Exercise details: Rewrite the listing below, renaming "COLMAP model name" to "camera model name" and changing nothing else. Leave out the pictures.

Stored data:
____________
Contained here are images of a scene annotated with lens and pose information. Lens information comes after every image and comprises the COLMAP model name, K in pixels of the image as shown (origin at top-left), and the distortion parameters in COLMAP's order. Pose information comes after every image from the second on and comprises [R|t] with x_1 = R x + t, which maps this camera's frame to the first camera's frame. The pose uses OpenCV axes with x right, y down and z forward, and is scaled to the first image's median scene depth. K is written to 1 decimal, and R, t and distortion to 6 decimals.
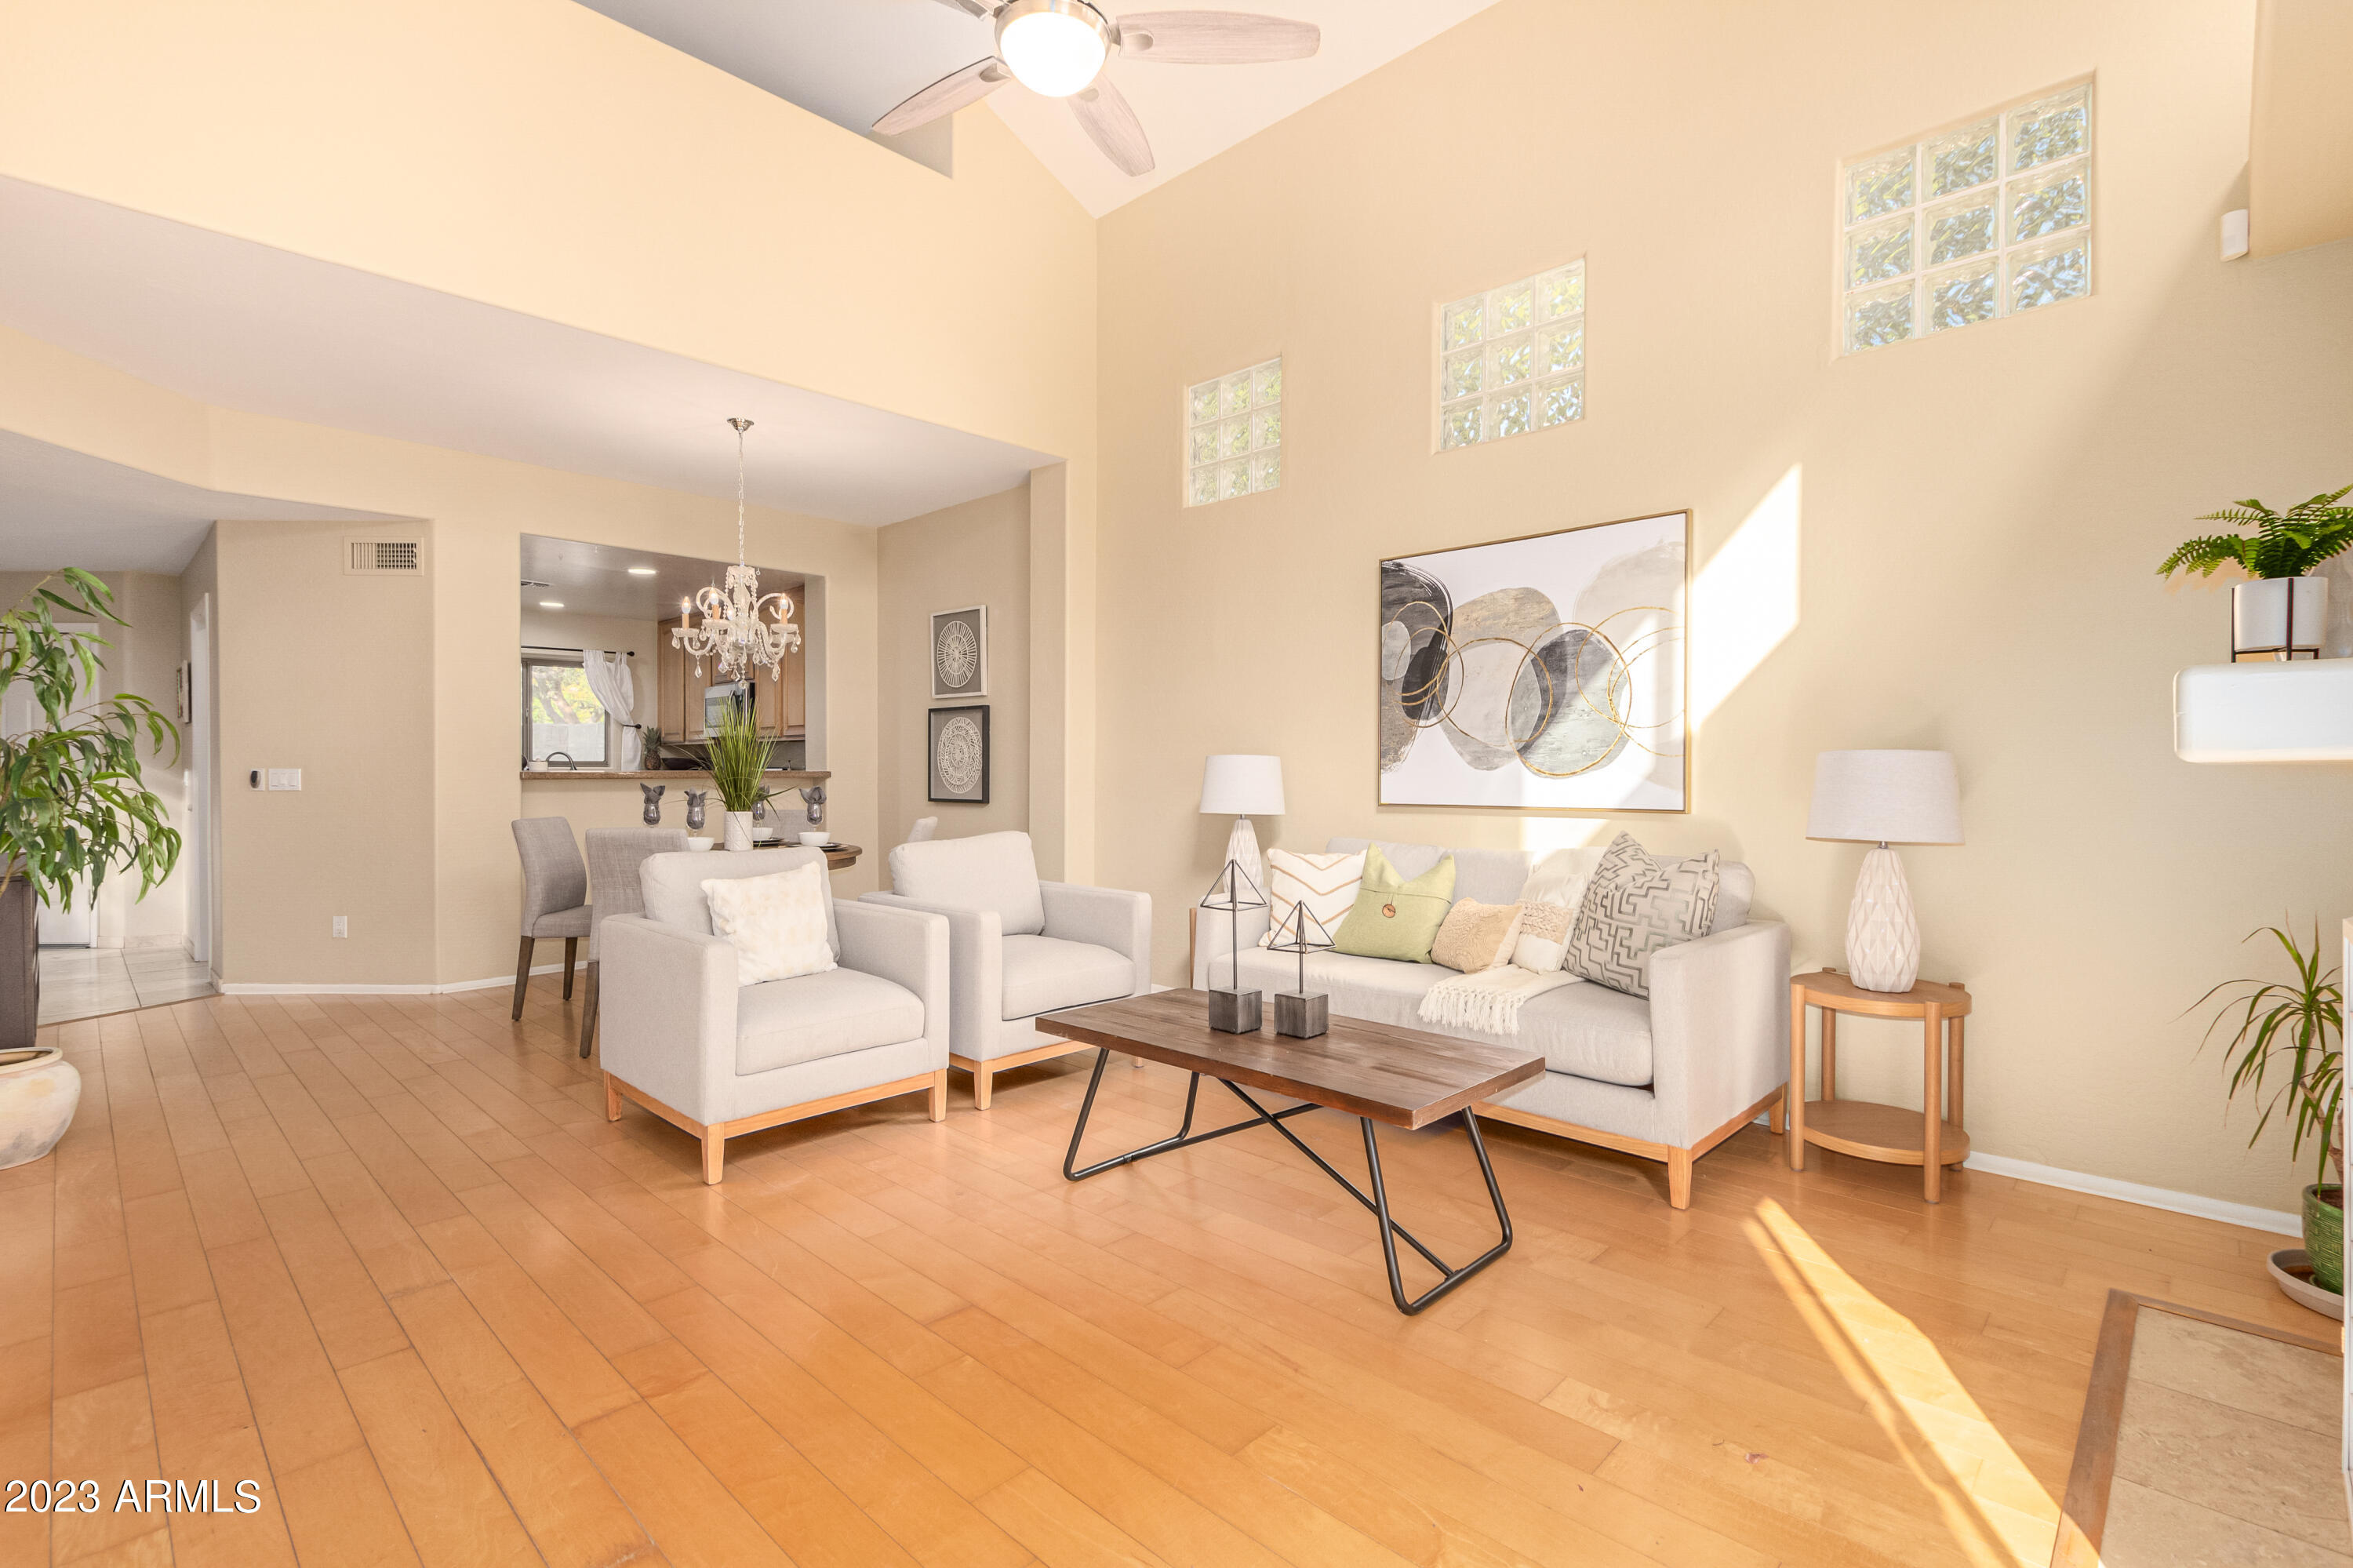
lens RADIAL K [[1077.9, 0, 1190.2], [0, 1077.9, 782.6], [0, 0, 1]] dist [0.009665, -0.004017]
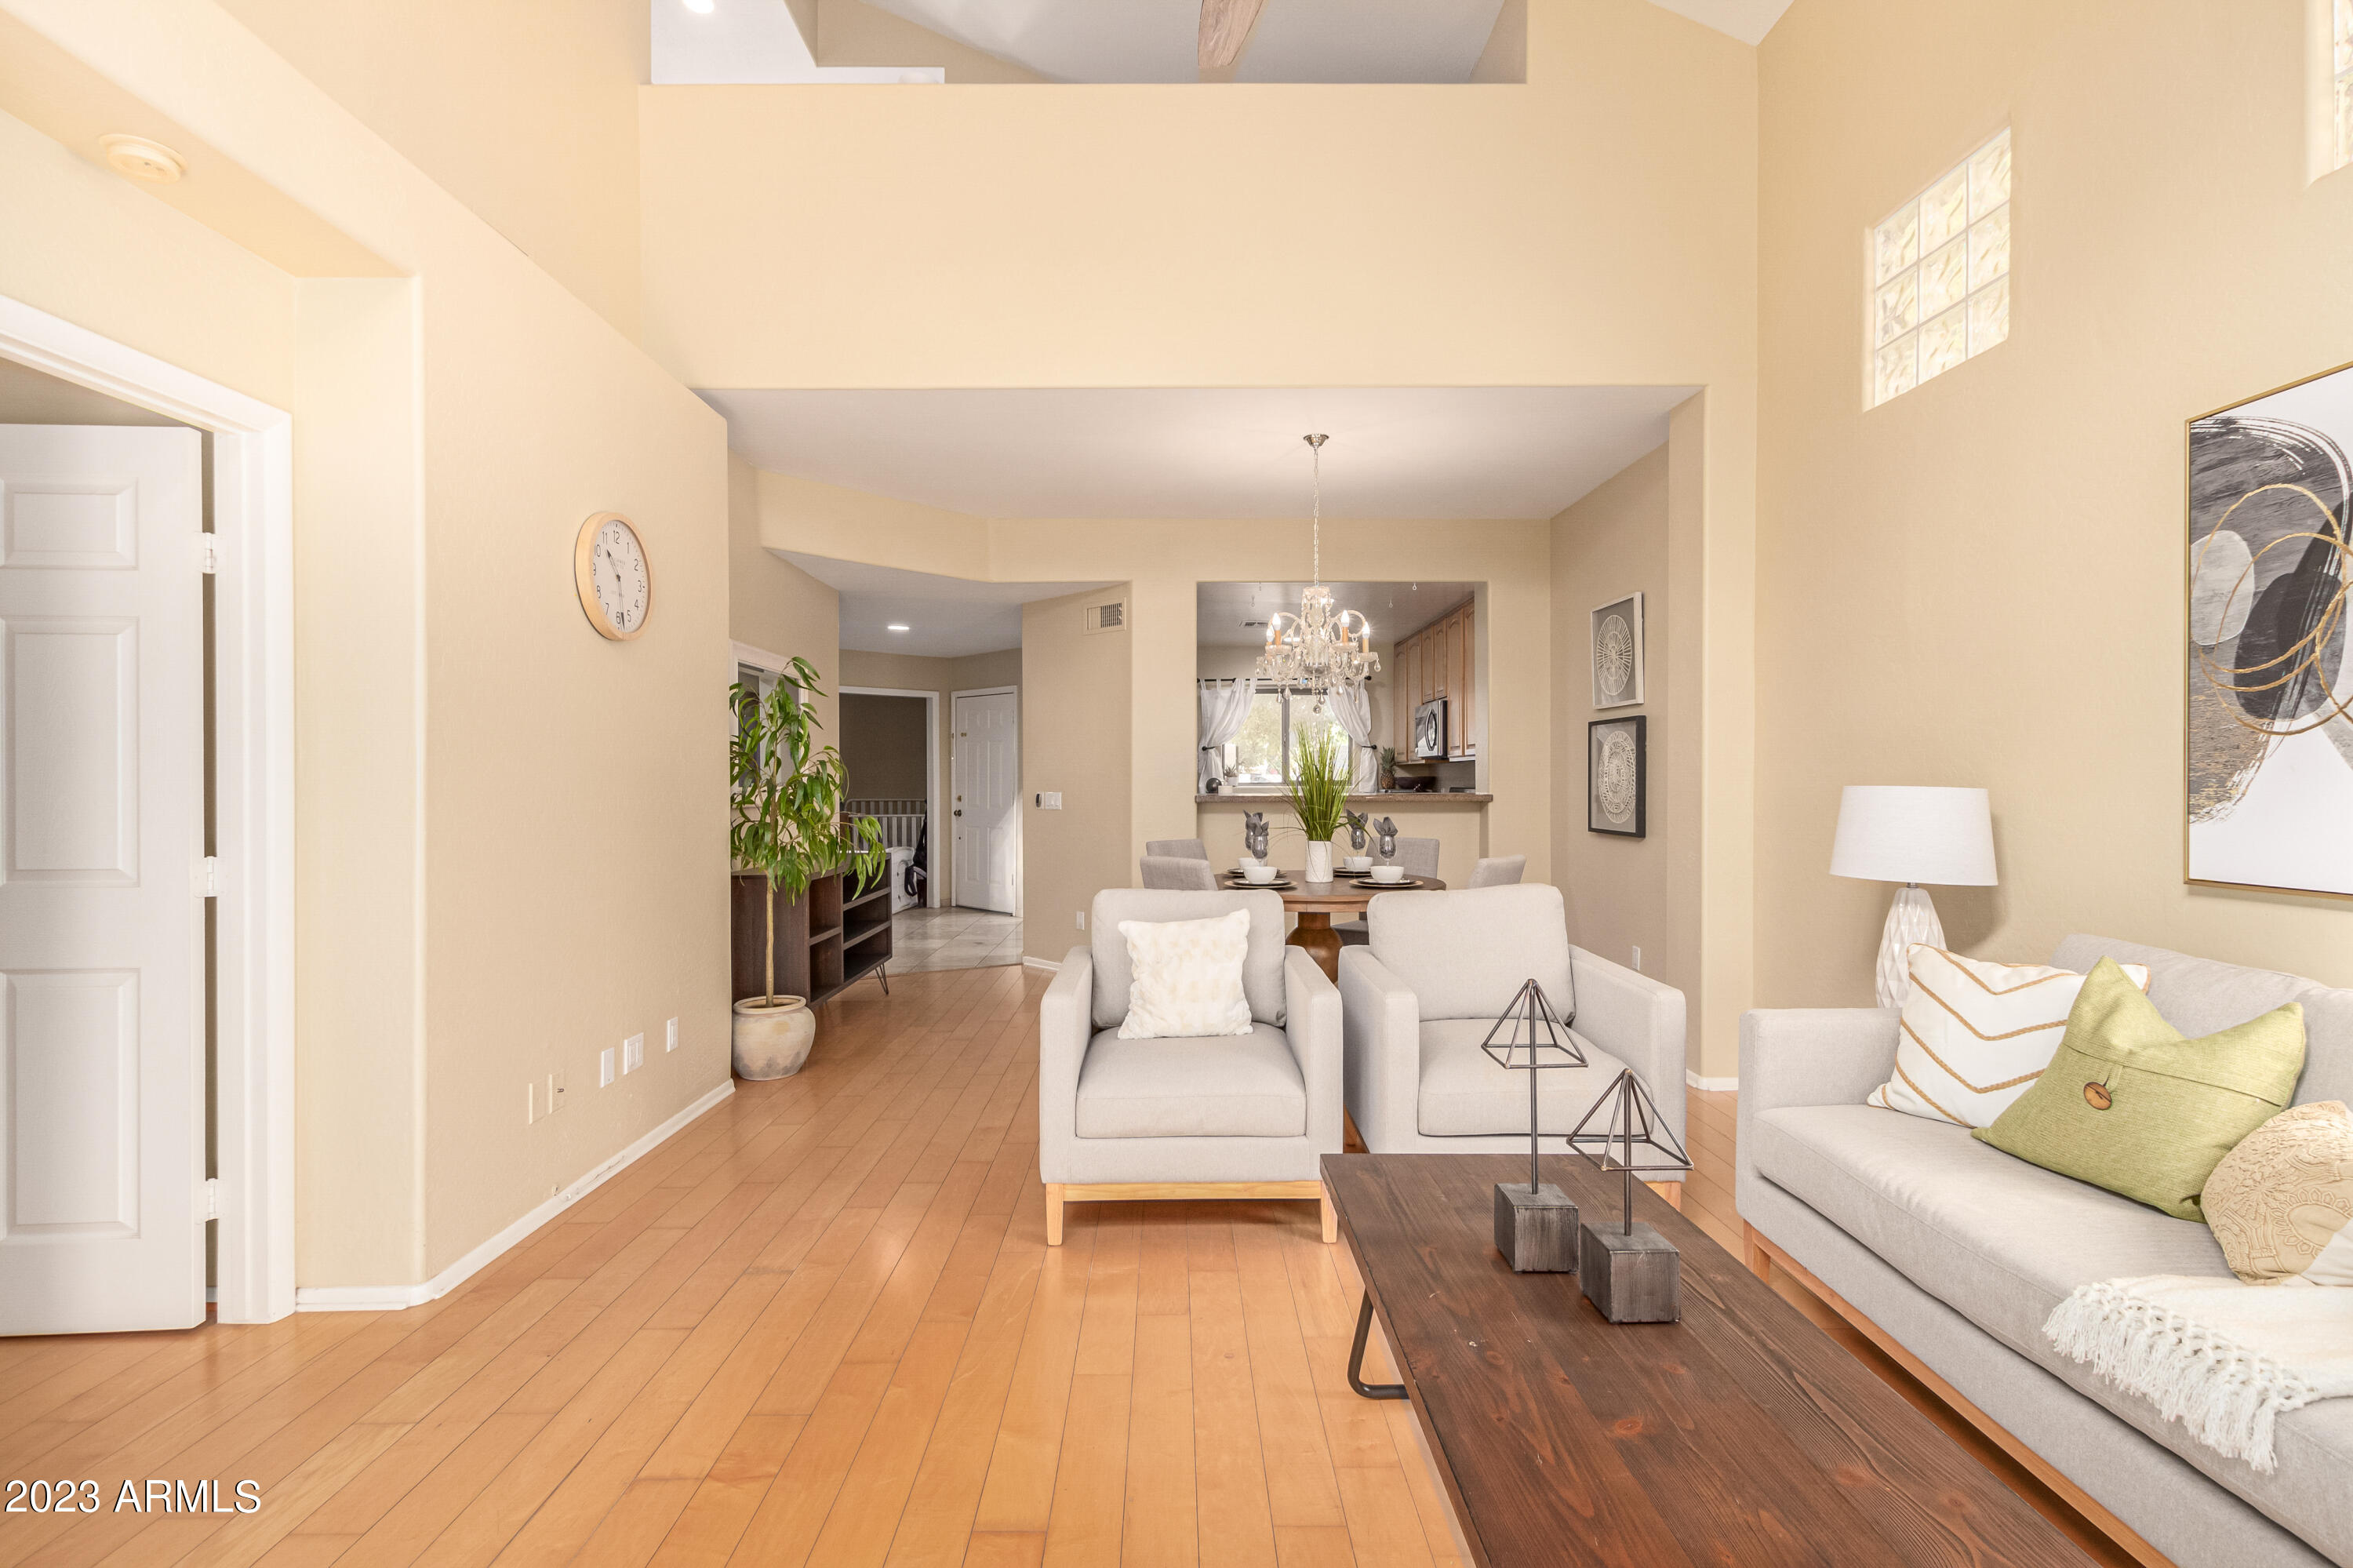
lens RADIAL K [[1077.9, 0, 1179.4], [0, 1077.9, 780.8], [0, 0, 1]] dist [0.009665, -0.004017]
pose [[0.697128, -0.000693, -0.716946, 0.215904], [-0.006340, 0.999954, -0.007132, -0.022290], [0.716919, 0.009517, 0.697092, 0.276773]]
____________
Result of the exercise:
Contained here are images of a scene annotated with lens and pose information. Lens information comes after every image and comprises the camera model name, K in pixels of the image as shown (origin at top-left), and the distortion parameters in COLMAP's order. Pose information comes after every image from the second on and comprises [R|t] with x_1 = R x + t, which maps this camera's frame to the first camera's frame. The pose uses OpenCV axes with x right, y down and z forward, and is scaled to the first image's median scene depth. K is written to 1 decimal, and R, t and distortion to 6 decimals.
lens RADIAL K [[1077.9, 0, 1190.2], [0, 1077.9, 782.6], [0, 0, 1]] dist [0.009665, -0.004017]
lens RADIAL K [[1077.9, 0, 1179.4], [0, 1077.9, 780.8], [0, 0, 1]] dist [0.009665, -0.004017]
pose [[0.697128, -0.000693, -0.716946, 0.215904], [-0.006340, 0.999954, -0.007132, -0.022290], [0.716919, 0.009517, 0.697092, 0.276773]]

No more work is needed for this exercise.